Dental implants have been proven to be a reliable treatment strategy to reconstruct edentulous areas with reliable clinical outcomes.1, 2 However, excellent results of high success and survival rates have mostly been observed in patients without local or systemic problems that might harm the healing process, and there have been other risk factors such as smoking and uncontrolled diabetes that might harm implant survival.3 Peri-implantitis, which is characterized by an inflammatory response in the connective tissue and progressive bone loss around the implant resulting in subsequent implant failure, might be associated with risk factors, including poor oral hygiene, smoking, and a history of periodontitis.4

The predictability of clinical results can be affected by bone quality and quantity,5 but more recently, soft tissue around implants is being focused on because of its importance in maintaining peri-implant health.6 Peri-implant mucosa has different anatomical features compared to those found around natural teeth, as the peri-implant connective tissue fibers are parallel to the surface without direct attachment, the vascular supply is reduced, and the junctional epithelium is more permeable with fewer fibroblasts and greater collagen fibers in the connective tissue compartment.
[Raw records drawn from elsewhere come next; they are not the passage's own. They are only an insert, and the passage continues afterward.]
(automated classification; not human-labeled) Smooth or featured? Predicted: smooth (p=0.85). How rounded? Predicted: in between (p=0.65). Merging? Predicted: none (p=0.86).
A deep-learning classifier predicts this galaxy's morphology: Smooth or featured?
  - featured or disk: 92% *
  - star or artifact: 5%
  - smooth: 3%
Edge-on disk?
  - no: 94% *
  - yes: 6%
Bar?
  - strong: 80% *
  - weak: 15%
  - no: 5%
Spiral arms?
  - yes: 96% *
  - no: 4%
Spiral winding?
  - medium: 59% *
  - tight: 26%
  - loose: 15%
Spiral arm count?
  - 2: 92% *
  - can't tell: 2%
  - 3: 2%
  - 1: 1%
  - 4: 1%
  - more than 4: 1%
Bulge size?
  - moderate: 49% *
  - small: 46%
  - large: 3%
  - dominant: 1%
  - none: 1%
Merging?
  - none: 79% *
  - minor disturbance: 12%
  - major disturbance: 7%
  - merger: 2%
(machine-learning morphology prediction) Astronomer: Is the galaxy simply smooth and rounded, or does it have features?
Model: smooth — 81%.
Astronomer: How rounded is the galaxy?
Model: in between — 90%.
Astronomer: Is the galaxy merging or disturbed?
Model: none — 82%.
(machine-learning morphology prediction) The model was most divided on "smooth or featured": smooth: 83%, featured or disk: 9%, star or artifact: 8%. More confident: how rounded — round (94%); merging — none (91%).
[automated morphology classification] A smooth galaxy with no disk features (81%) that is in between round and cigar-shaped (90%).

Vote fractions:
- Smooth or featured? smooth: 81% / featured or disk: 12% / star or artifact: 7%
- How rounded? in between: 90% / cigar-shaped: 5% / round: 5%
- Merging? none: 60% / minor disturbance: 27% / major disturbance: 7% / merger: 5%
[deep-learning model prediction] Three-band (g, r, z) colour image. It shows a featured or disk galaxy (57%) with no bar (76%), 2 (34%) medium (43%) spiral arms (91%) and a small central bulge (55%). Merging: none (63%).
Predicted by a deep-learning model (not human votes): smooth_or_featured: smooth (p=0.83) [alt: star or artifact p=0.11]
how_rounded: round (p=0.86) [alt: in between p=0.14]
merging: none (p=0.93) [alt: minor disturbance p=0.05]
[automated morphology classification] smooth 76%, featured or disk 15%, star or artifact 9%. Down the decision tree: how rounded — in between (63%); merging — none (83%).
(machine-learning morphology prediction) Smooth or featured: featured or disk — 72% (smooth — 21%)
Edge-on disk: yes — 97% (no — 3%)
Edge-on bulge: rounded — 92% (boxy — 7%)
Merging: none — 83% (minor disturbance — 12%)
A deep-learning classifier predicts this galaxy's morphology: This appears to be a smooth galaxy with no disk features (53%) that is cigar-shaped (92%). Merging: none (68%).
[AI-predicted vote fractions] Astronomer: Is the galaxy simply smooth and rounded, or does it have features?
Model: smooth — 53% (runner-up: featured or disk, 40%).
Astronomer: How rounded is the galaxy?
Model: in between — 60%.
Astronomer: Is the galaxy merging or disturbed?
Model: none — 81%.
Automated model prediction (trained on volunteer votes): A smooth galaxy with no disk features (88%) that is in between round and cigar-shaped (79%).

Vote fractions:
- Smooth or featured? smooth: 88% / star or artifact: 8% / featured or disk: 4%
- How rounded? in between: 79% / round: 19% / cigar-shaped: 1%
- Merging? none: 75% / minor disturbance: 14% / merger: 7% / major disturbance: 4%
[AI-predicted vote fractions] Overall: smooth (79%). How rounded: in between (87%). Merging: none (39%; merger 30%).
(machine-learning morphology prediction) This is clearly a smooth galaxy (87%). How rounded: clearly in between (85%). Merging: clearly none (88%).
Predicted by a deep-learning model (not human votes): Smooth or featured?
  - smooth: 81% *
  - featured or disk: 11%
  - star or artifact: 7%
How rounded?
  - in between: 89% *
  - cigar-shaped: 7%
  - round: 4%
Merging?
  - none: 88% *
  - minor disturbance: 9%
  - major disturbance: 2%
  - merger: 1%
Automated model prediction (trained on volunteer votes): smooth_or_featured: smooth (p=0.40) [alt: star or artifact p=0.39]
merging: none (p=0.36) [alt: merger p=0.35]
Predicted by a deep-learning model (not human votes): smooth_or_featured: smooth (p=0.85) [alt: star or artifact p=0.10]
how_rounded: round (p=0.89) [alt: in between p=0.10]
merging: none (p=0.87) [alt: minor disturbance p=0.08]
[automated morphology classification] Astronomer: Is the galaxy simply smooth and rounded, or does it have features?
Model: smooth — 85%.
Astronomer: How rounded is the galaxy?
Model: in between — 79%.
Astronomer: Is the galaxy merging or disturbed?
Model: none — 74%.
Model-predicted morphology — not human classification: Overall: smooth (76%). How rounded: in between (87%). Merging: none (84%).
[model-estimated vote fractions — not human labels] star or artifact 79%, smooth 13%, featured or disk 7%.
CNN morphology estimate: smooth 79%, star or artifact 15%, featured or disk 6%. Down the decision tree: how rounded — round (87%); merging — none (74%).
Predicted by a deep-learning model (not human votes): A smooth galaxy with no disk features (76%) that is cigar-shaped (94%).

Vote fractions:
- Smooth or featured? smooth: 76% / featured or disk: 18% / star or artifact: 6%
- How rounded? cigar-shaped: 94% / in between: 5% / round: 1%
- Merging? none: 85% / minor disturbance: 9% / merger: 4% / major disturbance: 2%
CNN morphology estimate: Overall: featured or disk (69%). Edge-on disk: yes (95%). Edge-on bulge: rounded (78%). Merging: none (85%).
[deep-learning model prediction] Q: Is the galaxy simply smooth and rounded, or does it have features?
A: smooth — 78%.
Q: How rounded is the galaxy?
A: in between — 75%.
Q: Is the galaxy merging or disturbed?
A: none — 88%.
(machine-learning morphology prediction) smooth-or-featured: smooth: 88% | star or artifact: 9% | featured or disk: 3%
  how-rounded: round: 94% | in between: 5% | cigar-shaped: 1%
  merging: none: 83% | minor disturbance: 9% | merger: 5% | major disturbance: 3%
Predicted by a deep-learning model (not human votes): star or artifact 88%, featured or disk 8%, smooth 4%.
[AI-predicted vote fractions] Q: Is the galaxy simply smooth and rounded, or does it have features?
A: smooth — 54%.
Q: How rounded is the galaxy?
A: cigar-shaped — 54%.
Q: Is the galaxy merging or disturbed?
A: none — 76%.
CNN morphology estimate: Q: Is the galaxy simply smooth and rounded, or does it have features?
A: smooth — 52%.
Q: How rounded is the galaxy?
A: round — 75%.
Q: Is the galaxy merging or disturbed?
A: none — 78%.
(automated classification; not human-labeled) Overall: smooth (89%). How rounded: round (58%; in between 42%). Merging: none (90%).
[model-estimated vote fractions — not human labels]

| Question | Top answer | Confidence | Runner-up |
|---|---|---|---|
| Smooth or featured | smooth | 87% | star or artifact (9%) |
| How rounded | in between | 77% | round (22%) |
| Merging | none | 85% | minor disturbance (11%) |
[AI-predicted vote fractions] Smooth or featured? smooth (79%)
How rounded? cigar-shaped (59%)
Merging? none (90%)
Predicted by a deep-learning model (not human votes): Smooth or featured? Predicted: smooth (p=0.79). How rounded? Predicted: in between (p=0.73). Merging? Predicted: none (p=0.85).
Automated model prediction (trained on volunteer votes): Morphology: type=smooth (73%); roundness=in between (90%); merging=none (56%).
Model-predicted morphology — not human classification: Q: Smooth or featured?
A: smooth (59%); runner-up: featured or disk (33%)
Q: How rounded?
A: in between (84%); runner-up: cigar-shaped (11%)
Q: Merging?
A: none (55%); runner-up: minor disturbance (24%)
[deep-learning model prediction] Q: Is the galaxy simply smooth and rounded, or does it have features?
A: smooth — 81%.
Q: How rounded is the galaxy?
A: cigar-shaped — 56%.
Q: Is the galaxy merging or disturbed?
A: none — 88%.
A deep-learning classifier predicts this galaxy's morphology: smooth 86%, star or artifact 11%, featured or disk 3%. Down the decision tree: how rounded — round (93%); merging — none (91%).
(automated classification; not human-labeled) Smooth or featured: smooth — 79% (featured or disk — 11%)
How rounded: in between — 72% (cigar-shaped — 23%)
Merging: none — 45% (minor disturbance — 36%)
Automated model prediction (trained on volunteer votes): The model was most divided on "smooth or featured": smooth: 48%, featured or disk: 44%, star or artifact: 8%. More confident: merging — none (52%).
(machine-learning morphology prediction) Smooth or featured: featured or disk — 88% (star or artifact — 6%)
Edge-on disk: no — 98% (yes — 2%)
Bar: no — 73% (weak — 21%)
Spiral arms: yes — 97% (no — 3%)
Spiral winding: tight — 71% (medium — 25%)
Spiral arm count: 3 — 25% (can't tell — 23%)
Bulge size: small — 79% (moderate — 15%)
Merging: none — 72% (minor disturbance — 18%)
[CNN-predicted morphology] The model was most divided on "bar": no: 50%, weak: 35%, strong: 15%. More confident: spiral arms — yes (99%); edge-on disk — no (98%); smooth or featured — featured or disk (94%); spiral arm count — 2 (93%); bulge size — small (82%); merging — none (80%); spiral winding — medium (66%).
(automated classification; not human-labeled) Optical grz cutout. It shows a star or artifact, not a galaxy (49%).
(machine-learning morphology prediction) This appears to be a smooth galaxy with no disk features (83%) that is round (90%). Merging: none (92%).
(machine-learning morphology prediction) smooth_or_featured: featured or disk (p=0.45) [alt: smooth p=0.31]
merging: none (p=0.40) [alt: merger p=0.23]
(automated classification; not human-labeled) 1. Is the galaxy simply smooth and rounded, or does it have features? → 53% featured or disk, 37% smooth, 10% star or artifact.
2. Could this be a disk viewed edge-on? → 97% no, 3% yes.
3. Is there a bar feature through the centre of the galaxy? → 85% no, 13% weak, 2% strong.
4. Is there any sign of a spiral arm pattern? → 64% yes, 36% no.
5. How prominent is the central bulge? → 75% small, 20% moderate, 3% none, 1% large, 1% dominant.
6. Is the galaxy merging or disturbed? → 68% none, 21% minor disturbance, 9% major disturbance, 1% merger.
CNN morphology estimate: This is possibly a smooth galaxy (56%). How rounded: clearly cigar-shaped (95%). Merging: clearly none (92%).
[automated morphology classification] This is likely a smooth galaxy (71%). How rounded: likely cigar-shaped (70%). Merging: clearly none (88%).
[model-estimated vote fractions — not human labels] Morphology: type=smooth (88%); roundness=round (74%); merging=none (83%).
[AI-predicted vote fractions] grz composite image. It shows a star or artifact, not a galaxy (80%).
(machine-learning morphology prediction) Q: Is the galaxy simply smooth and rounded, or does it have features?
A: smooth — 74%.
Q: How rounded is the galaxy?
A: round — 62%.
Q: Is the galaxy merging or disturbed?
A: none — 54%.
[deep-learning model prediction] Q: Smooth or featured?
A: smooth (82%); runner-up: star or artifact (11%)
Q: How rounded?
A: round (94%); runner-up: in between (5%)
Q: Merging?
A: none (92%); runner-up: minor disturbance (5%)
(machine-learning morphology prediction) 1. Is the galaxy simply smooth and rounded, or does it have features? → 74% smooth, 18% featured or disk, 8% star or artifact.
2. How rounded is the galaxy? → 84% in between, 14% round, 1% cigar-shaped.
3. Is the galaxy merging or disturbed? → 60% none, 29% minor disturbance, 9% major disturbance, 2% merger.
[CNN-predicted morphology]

These aspects render the implants more susceptible to inflammation and microbial challenge.7, 8

Oral lichen planus (OLP) is characterized by a chronic inflammatory disease of the mucosa, which results in damage to the epithelium and connective tissue. As a mucosal disease, OLP was suggested to have a negative effect on the attachment of epithelium to implant prosthetic surface.9 In the past, dental implants were not recommended in patients with OLP due to the possibility of painful inflammation traumas such as oral mucositis that might be associated with implant failure.10

To date, there is no consensus regarding the benefits and disadvantages of implant treatment in patients with OLP, although the spectrum of indications has widened. To plan dental implants in patients with OLP, clinical outcomes and complications should be further investigated. Therefore, this study aimed to evaluate the survival rate of dental implants in patients with OLP through a literature review.

Ⅱ. Materials and Methods

1. Search Strategy

Published literatures up to 2022 were searched from the database of PubMed/Medline, Cochrane, Web of Science and Scopus with the keywords, “lichen planus,” “oral lichen planus,” “implant,” “dental implant,” and “peri-implantitis,” used alone or in combination by “OR” and “AND.” The complete text of English case reports, case series, case-control studies, randomized clinical trials (RCTs), retrospective studies, cross-sectional studies, and prospective studies on dental implants used in patients with OLP were included. In vitro and in vivo studies and abstracts were excluded.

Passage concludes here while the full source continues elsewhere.